### Items from a dataset
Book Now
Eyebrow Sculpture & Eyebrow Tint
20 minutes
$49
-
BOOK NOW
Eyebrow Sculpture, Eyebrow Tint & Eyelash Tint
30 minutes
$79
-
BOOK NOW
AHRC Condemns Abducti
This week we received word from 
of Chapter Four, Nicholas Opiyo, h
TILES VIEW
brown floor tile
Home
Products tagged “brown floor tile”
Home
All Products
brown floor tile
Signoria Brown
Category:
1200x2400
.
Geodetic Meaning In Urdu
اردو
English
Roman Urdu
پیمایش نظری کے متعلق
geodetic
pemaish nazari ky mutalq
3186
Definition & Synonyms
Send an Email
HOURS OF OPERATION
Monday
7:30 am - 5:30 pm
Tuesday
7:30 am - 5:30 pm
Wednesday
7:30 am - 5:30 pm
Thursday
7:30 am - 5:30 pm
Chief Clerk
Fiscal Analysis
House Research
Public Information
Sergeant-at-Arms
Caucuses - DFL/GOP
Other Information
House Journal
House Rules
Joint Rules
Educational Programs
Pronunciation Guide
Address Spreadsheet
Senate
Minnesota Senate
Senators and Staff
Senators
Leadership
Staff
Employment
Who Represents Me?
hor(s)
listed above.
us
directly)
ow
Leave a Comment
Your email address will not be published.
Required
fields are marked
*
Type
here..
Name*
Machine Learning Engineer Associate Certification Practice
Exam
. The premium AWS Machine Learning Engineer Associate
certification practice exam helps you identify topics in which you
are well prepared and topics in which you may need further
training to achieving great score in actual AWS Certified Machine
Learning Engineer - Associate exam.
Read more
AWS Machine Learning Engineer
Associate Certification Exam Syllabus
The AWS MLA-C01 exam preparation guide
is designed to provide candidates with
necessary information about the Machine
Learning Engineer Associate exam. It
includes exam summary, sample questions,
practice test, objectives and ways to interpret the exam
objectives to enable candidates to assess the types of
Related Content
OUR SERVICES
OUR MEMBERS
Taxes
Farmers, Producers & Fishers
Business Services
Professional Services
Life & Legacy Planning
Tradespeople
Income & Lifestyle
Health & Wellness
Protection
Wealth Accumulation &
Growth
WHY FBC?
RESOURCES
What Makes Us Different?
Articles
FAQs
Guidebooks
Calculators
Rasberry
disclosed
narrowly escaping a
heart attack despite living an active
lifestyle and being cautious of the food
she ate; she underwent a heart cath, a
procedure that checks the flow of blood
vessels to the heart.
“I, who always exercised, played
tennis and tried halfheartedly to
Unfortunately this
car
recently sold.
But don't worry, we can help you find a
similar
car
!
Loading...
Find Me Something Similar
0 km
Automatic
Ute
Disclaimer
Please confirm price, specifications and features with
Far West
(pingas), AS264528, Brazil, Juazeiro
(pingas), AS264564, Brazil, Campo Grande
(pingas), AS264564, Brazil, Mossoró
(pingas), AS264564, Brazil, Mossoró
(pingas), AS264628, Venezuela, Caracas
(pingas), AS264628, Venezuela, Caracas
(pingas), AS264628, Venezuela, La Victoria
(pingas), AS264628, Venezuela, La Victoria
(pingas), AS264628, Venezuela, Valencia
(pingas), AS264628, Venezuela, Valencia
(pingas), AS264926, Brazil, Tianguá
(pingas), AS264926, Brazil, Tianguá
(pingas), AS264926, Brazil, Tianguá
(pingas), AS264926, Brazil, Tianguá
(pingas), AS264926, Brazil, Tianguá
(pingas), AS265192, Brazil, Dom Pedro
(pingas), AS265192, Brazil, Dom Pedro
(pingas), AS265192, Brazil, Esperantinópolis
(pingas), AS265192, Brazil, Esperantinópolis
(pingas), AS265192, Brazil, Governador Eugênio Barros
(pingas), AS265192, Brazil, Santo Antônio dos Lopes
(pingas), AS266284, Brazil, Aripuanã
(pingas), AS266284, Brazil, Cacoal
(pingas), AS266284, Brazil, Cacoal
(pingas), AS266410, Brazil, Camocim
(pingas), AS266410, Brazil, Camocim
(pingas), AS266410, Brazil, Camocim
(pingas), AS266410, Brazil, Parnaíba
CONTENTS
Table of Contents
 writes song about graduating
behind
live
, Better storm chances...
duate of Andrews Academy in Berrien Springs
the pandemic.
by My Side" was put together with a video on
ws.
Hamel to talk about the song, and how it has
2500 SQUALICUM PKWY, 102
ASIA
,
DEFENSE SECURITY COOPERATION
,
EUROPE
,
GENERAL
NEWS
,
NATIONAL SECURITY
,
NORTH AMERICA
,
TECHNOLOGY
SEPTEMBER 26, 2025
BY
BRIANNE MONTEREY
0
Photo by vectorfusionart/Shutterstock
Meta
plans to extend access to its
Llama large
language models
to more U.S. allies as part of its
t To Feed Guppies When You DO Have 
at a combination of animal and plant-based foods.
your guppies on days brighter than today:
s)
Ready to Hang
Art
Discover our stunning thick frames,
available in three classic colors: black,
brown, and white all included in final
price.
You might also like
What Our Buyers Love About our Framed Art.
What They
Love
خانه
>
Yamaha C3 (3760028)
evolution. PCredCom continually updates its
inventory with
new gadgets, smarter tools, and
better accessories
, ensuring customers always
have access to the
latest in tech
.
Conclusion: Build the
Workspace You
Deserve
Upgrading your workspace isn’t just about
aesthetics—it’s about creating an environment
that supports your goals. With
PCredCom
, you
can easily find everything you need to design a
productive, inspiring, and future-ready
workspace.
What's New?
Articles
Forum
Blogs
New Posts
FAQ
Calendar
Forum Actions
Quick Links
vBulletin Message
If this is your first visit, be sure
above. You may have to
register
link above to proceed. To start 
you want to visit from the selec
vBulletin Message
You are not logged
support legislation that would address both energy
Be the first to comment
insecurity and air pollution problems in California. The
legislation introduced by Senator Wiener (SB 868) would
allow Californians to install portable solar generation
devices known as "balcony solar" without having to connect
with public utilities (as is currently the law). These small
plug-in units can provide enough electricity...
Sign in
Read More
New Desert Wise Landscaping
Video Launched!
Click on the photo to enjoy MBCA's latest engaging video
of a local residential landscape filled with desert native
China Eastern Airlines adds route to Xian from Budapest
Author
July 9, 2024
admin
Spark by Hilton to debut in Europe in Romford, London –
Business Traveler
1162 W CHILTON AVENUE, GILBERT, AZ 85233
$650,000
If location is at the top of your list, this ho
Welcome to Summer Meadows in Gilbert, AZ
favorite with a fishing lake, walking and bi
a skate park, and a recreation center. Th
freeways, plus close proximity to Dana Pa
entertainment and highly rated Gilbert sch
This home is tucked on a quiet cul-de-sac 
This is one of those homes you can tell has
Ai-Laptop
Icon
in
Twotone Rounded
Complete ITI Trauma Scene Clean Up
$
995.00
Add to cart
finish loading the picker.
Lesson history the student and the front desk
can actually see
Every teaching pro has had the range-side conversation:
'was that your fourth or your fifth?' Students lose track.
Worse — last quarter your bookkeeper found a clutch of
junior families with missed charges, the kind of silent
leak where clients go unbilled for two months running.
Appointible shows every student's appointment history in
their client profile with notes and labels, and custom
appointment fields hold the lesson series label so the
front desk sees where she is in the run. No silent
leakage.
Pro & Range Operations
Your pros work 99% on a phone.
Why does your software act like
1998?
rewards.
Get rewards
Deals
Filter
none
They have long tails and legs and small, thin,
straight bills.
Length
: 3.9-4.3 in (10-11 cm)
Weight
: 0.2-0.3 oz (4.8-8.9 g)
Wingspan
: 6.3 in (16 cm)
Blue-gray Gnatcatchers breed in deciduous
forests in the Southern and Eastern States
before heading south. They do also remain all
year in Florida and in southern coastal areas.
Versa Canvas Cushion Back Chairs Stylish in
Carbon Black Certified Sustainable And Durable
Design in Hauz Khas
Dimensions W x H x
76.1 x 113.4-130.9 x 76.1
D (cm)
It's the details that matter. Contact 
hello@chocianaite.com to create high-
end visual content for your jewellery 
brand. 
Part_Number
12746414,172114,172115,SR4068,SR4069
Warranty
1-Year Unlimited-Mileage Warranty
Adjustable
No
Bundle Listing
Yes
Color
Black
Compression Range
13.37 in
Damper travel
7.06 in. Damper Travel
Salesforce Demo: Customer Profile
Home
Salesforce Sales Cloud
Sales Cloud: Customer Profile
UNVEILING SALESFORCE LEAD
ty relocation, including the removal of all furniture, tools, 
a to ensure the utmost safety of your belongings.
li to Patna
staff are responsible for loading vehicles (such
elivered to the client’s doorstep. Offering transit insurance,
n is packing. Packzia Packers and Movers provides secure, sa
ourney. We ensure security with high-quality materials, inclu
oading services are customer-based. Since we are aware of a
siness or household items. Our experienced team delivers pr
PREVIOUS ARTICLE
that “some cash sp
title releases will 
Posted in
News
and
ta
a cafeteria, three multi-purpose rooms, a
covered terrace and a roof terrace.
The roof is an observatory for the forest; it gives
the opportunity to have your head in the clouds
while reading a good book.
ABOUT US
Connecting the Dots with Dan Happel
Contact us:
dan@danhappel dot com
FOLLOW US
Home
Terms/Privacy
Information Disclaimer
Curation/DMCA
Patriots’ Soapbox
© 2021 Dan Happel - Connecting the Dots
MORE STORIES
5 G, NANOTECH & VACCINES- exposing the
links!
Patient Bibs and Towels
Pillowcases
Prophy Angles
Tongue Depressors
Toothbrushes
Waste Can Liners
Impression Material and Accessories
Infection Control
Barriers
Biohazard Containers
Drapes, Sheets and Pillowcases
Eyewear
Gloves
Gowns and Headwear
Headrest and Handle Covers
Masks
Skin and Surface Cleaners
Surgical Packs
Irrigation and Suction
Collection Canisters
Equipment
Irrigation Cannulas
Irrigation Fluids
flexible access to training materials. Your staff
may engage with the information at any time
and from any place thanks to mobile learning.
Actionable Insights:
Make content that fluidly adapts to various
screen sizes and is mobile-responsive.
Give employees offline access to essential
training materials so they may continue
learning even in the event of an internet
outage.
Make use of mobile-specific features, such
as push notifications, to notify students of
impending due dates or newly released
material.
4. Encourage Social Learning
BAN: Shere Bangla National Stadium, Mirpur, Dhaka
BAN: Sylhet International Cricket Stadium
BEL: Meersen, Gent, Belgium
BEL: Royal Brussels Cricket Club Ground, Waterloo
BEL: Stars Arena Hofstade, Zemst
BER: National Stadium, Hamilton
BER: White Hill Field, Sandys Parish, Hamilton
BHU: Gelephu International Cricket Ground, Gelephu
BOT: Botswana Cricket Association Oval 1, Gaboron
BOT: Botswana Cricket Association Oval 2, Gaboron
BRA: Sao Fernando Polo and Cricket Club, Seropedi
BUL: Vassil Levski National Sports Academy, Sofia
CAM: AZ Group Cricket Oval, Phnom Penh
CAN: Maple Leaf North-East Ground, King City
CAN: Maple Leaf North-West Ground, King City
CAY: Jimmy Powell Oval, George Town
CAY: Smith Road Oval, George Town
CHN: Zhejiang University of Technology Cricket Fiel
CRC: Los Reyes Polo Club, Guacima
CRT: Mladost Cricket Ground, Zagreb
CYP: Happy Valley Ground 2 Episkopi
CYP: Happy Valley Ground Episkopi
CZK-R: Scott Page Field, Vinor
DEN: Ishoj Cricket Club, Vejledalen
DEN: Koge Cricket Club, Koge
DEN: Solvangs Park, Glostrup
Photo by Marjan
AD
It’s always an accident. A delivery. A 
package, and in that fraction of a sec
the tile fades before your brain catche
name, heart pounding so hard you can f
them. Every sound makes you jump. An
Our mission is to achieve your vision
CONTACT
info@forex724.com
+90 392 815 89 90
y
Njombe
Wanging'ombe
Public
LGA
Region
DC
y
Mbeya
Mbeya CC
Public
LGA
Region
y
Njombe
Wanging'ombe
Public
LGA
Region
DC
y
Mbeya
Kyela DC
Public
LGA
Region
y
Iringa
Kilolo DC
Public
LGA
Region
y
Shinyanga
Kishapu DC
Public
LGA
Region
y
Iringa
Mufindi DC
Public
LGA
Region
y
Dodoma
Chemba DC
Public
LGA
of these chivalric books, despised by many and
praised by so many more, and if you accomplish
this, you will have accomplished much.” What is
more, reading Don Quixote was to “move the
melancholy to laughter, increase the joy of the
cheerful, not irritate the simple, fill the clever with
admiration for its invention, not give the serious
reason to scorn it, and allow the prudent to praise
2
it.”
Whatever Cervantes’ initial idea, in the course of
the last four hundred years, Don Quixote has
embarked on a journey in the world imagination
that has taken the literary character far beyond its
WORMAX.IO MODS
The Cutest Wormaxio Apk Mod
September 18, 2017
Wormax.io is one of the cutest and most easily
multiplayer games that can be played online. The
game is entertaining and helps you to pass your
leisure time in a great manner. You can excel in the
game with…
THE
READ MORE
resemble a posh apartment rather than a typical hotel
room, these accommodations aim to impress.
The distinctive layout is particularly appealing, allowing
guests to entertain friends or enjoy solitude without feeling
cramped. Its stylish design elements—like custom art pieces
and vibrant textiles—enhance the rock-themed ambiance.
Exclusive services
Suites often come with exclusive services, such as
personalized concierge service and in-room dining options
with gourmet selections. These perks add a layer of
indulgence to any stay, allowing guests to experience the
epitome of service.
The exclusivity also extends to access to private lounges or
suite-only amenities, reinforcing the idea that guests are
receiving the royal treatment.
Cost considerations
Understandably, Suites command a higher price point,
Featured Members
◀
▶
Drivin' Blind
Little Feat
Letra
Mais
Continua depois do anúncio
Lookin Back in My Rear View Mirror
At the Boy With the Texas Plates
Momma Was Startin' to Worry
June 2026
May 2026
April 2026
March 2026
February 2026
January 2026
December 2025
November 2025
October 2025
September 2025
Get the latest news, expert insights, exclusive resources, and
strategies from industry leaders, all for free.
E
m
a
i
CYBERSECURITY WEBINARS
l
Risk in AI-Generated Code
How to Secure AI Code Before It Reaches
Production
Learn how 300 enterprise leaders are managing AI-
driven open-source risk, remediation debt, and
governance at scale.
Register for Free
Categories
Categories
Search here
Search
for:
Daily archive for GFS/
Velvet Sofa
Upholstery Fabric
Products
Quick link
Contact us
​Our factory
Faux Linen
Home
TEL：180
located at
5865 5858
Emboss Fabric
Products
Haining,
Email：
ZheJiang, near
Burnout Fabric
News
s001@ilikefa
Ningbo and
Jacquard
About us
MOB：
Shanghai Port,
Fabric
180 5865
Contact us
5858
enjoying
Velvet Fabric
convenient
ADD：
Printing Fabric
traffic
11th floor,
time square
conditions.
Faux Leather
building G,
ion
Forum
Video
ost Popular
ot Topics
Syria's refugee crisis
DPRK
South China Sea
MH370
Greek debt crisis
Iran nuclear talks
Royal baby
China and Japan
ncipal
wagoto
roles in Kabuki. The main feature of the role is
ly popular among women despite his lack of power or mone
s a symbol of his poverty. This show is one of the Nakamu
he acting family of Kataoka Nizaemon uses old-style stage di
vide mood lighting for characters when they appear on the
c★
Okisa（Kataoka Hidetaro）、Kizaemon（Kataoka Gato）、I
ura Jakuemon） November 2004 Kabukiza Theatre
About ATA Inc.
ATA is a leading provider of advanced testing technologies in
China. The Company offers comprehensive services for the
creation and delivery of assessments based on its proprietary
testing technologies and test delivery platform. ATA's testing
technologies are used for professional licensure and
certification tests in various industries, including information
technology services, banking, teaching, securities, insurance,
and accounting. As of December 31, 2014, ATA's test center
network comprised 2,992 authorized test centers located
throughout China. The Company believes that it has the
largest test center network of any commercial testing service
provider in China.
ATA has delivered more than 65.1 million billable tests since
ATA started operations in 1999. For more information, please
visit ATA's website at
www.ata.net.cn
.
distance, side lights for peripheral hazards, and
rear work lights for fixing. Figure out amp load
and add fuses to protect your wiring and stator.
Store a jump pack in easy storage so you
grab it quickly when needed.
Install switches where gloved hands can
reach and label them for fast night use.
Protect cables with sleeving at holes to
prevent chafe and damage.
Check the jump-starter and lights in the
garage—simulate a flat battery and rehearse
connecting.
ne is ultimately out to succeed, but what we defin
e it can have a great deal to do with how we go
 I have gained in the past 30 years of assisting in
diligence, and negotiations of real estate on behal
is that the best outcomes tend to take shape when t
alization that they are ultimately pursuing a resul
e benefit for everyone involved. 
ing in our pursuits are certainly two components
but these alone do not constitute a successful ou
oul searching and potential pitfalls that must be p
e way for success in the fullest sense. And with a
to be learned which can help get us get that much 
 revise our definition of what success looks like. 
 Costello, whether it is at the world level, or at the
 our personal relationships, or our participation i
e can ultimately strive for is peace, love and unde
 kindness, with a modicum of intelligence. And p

### Exercise prompt
Rewrite the rows from the start up to and including the line with "includes exam summary, sample", changing every "Eyebrow Tint" to "Brow Tint" and leaving everything else the same.

### Problem solution
Book Now
Eyebrow Sculpture & Brow Tint
20 minutes
$49
-
BOOK NOW
Eyebrow Sculpture, Brow Tint & Eyelash Tint
30 minutes
$79
-
BOOK NOW
AHRC Condemns Abducti
This week we received word from 
of Chapter Four, Nicholas Opiyo, h
TILES VIEW
brown floor tile
Home
Products tagged “brown floor tile”
Home
All Products
brown floor tile
Signoria Brown
Category:
1200x2400
.
Geodetic Meaning In Urdu
اردو
English
Roman Urdu
پیمایش نظری کے متعلق
geodetic
pemaish nazari ky mutalq
3186
Definition & Synonyms
Send an Email
HOURS OF OPERATION
Monday
7:30 am - 5:30 pm
Tuesday
7:30 am - 5:30 pm
Wednesday
7:30 am - 5:30 pm
Thursday
7:30 am - 5:30 pm
Chief Clerk
Fiscal Analysis
House Research
Public Information
Sergeant-at-Arms
Caucuses - DFL/GOP
Other Information
House Journal
House Rules
Joint Rules
Educational Programs
Pronunciation Guide
Address Spreadsheet
Senate
Minnesota Senate
Senators and Staff
Senators
Leadership
Staff
Employment
Who Represents Me?
hor(s)
listed above.
us
directly)
ow
Leave a Comment
Your email address will not be published.
Required
fields are marked
*
Type
here..
Name*
Machine Learning Engineer Associate Certification Practice
Exam
. The premium AWS Machine Learning Engineer Associate
certification practice exam helps you identify topics in which you
are well prepared and topics in which you may need further
training to achieving great score in actual AWS Certified Machine
Learning Engineer - Associate exam.
Read more
AWS Machine Learning Engineer
Associate Certification Exam Syllabus
The AWS MLA-C01 exam preparation guide
is designed to provide candidates with
necessary information about the Machine
Learning Engineer Associate exam. It
includes exam summary, sample questions,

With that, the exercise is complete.